Mit 44 Jahren bekam Sittika Berhayat aus Wien die Diagnose: Brustkrebs. Eine Herausforderung, der die Fotografin letztlich sogar auch positive Seiten abgewinnen kann.
Sie saß gerade gemütlich vor dem Fernseher, als sich ihr Leben von einer Sekunde auf die andere veränderte. "Ich bin zufällig mit der Hand bei der linken Brust angekommen und hab eine kleine Erhebung gespürt", erzählt Sittika Berhayat aus Wien. Wirklich beunruhigt war sie noch nicht, "ich dachte an eine Verkapselung oder so." Schließlich ließ sie sich regelmäßig einmal im Jahr beim Frauenarzt die Brüste checken. Eine Mammografie hatte sie bereits hinter sich, wenn das auch schon einige Zeit her war.
"Selbst, das muss ich gestehen, hab ich mich nicht abgetastet. Ich bin jetzt 45, das alles war vor etwas über einem Jahr. Wer denkt in dem Alter schon an Brustkrebs?"
Doch die Diagnose nach Ultraschall und Biopsie bestätigte leider die schlimmsten Befürchtungen: bösartiger Tumor. Zum Glück erst zwei Zentimeter groß. Damit, so die Ärzte, wären die Heilungschancen sehr gut. Doch die ersten Chemotherapien, die der operativen Entfernung des Knotens folgten, verlangten der Mutter einer 26-jährigen Tochter alles ab. "Ich fühlte mich rundum schrecklich. Es war, als läge ein Riesenstein in meinem Magen."
In dieser ersten Zeit überfiel sie immer wieder Verzweiflung. Doch mit weniger schweren Chemos – insgesamt 16 Zyklen in 5 Monaten – wuchsen Kampfgeist und Optimismus immer mehr: "Ich dachte mir: Was hast du für ein Glück, dass es Brustkrebs ist. Das ist die Krebsart, die mit am besten zu behandeln ist." Sie versteckte auch ihre Glatze, ein Resultat der Chemotherapien, weder unter einer Perücke noch einem Tuch. "Ich wollte zu meiner Herausforderung stehen."
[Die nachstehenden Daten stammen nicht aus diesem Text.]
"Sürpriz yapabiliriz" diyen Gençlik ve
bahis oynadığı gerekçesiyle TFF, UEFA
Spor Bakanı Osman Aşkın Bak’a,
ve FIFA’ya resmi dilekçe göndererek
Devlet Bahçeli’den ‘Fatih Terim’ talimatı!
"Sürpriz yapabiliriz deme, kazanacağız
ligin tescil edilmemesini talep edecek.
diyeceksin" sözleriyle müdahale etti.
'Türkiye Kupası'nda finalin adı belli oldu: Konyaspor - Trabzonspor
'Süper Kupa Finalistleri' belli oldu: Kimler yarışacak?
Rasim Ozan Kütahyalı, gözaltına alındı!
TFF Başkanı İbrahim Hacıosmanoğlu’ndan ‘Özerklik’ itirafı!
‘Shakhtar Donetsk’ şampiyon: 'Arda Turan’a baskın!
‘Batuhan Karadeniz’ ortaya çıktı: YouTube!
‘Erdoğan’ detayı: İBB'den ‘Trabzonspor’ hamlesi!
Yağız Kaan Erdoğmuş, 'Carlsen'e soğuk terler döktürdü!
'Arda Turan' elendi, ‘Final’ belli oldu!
Und sie ging, auch wenn viele in ihrem Umkreis dieses Outing nicht gut hießen, auf Instagram, um jeden Schritt ihrer Behandlung zu dokumentieren ( sittikaberhayatphotography). "Ich möchte Aufklärungsarbeit leisten. Wenn man selbst noch keinen Kontakt mit Krebs hatte, weiß man so wenig darüber. In der Türkei, wo meine Eltern herkommen, ist das überhaupt noch ein großes Tabu-Thema. Ich möchte allen Frauen sagen: Vernachlässigt euch selbst nicht. Geht zur Mammografie. Ab 40 wird sie von der Kassa bezahlt. Ich war immer total gesund, habe Sport gemacht, habe keine Krebsfälle in der Familie – wenn es mich erwischen kann, dann jede andere auch."
Bestrahlungen, die folgten, die Antihormontherapie (ihr Krebs ist hormonbedingt), blieben natürlich nicht ohne Folgen: "Ich wurde in die frühzeitige Menopause versetzt, eine Neuropathie in Händen und Füßen ist noch immer nicht ganz weg." Sie braucht alle sechs Monate eine Infusion, um die Knochen zu stärken, weitere Hormonbehandlungen, kennt Übelkeit und Durchfall zur Genüge.
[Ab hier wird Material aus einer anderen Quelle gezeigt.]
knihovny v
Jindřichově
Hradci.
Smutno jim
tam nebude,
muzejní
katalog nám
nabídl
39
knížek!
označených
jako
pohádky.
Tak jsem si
Ihren Job als Baby-Fotografin musste sie vorerst mal an den Nagel hängen. Die finanzielle Situation war und ist eine der größten Belastungen: "Die staatlichen Hilfen reichen leider nicht. Ohne meine Familie hätte ich nicht weiter gewusst", so Sittika, die sich mit ihrer Tochter eine Wohnung teilt.
Doch trotz aller Schwierigkeiten sieht sie optimistisch in die Zukunft. Nicht nur, weil ihre gesundheitliche Prognose gut ist. Auch weil sie das Leben insgesamt jetzt anders sieht: "Die Diagnose hat mir einen Ruck gegeben. Davor war ich in einer Selbstfindungsphase, immer unzufrieden, wusste nicht genau, was ich eigentlich wollte. Jetzt höre ich viel mehr auf meinen Körper, möchte Stress so gut es geht vermeiden. Ich weiß jetzt, wie wertvoll das Leben ist. Und ich versuche, nichts mehr zu verschieben oder rauszuzögern. Freunde treffen, verreisen. Mache ich dann morgen oder irgendwann mal gibt es nicht. Ich lebe jetzt.